Annet representou a Uganda no Mundial de Atletismo em 2011 e foi ouro na 10ª Jogos Pan-Africanos no mesmo ano.
Caster Semaya
Desde a sua primeira vitória internacional, quando ganhou o ouro Campeonato Mundial de 2009, em Berlim, a corredora sul-africana vem sendo alvo de polêmicas e foi submetida a um teste de gênero para atestar a vitória. A vitória foi mantida, mas o assunto gerou polêmica e as pessoas continuaram a questionar o resultado.
Depois disso, ela também ganhou ouro nas Olimpíadas de 2012 e de 2016 e bronze no Campeonato Mundial de 2017. No entanto, em 2019, a World Athletics estabeleceu novas regras que impediam pessoas intersexo de competir.

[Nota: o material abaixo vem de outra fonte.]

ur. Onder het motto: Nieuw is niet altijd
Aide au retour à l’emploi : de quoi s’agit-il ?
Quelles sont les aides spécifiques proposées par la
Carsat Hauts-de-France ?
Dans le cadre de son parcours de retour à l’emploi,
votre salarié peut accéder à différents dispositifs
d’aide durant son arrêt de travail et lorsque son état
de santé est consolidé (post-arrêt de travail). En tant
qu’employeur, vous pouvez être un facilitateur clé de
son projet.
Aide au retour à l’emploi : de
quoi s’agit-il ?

Desde então, a atleta vem enfrentando batalhas na Justiça contra as regras estabelecidas pela entidade. Após passar por diversas instâncias, o caso chegou em novembro de 2023 à Grande Câmera do Tribunal Europeu dos Direitos Humanos, onde está analisado atualmente.
Caster nasceu com uma vagina e testículos internos, mas não tem útero e ovário, e também não menstrua.
Dutee Chand
Pioneira em seu pais, a Índia, ao ganhar a primeira medalha de ouro na corrida de 100 metros em uma competição global, Dutee Chand também teve sua trajetória incomodada por testes de gênero.
Tudo começou em junho de 2014, quando a atleta ganhou duas medalhas de ouro no Campeonato Asiático de Atletismo Júnior em revezamentos de 200 metros e 4 × 400 m. Mas ela foi retirada das competições seguintes por alegações de hiperandrogenismo – quando os hormônios sexuais masculinos estão mais elevados, o que pode causar o aumento de pêlos corporais ou faciais e menstruação pouco frequente ou ausente. São características de intersexualidade.
Com isso, ela ficou inelegível para participar como atleta feminina, até ganhar uma ação judicial em 2015 movida no Tribunal Arbitral do Esporte. Desde 2016, ela também atua como treinadora de outros atletas indianos.
O que é intersexualidade?
O sexo é definido pelos cromossomos, que determina como são os órgãos genitais, os órgãos reprodutivos internos e os hormônios. Mas ao menos um a cada 10.000 bebês nascidos, segundo dados divulgados pela ONU, pode apresentar uma divergência entre esses fatores. É possível, por exemplo, que os órgãos sexuais externos sejam femininos, mas os internos, masculinos, ou vice-versa. Ou que os níveis de hormônios masculino (testosterona) e femininos (progesterona e estrogênio) estejam em desacordo com o sexo da pessoa.
Segundo o urologista Ubirajara Barroso Júnior, professor da Universidade Federal da Bahia (UFBA), que é especializado no tema, pessoas intersexo são diferentes de transexuais, mas pode haver pessoas intersexo e também se identificarem como transexuais. "Como a pessoa se identifica é uma questão particular de cada um", ressalta.
Buscas por intersexo ultrapassaram a transexualidade
O interesse de busca por intersexualidade ultrapassou o interesse por transexualidade nos últimos 90 dias. No dia 21 de junho houve um pico de buscas sobre o termo, motivado pelo personagem intersexo da telenovela "Renascer", da Rede Globo. Os dados são do Google Trends.